- Extrait du document:
---
Pascal Bouchez

Biographie

Docteur en philosophie, professeur de l'enseignement secondaire et supérieur,
Président du Comité d'Ethique Recherche de l'Université Savoie-Mont-Blanc, ses
recherches portent sur les conditions d'élaboration d'une morale sur-
humaniste fondée sur une ontologie d'influence heideggerienne.

Philosophie
Depuis 1993, date de ses premiers travaux universitaires, il mène une réflexion
sur la relation entre l'homme et la nature, qui l'a, en 1998, conduit à soutenir une
thèse de doctorat consacrée à une identification historique et philosophique des
motivations occultes de la technique.
Dans la continuité de Martin Heidegger, qu’il considère comme son influence
philosophique majeure, il y décrit l'avènement de celui qu’il appelle
le Technanthrope [1] . Stade ultime d'un processus d'évolution interactif, en vertu
duquel homo sapiens et homo faber coexistent et s'interpellent, celui-ci se
présente comme le produit d'un principe de transcendance, qui l'incite à quitter
l'état de nature jusqu'à atteindre le point de rupture imposé par
la ratiocratie issue de la révolution copernicienne et du principe de raison
suffisante.
---
- Travail à faire:
1: Dans l'extrait sur Pascal Bouchez, présentez sous forme de liste le paragraphe qui commence par « Docteur en philosophie », en conservant ses faits essentiels.
2: Recopiez le passage de l'extrait sur Pascal Bouchez qui commence par "Dans la continuité" et se poursuit jusqu'à "suffisante.", en renommant "ratiocratie" en "technocratie".

- Données fournies:
---
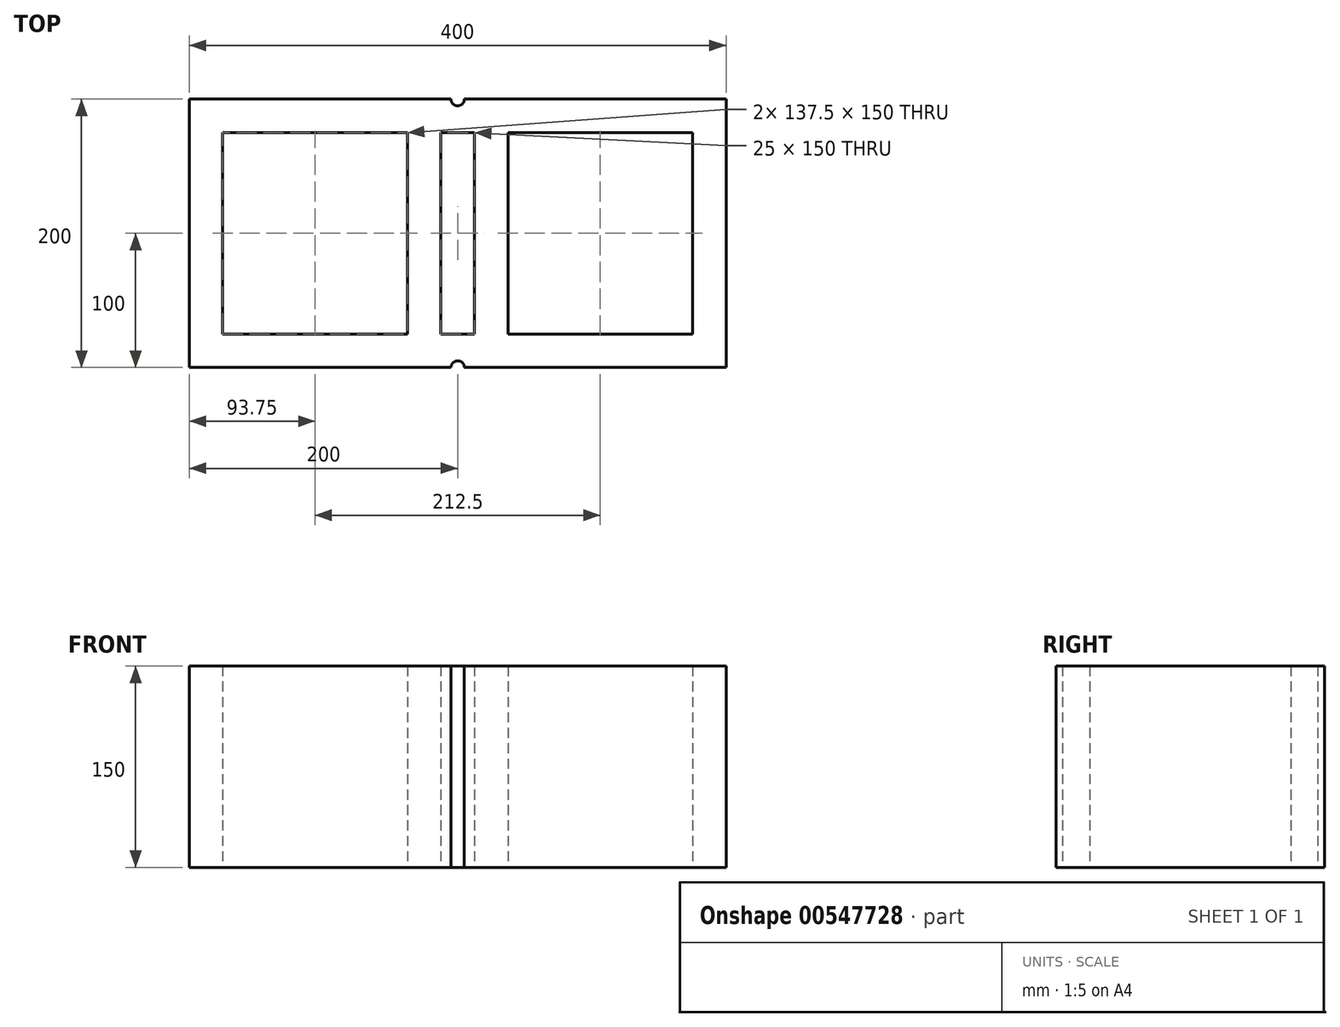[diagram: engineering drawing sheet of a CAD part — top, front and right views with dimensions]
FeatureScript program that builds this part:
---
- Réponses dans l'ordre:
1:
- Docteur en philosophie
- Professeur de l'enseignement secondaire et supérieur
- Président du Comité d'Ethique Recherche de l'Université Savoie-Mont-Blanc
- Recherches : conditions d'élaboration d'une morale sur-humaniste fondée sur une ontologie d'influence heideggerienne

2:
Dans la continuité de Martin Heidegger, qu’il considère comme son influence
philosophique majeure, il y décrit l'avènement de celui qu’il appelle
le Technanthrope [1] . Stade ultime d'un processus d'évolution interactif, en vertu
duquel homo sapiens et homo faber coexistent et s'interpellent, celui-ci se
présente comme le produit d'un principe de transcendance, qui l'incite à quitter
l'état de nature jusqu'à atteindre le point de rupture imposé par
la technocratie issue de la révolution copernicienne et du principe de raison
suffisante.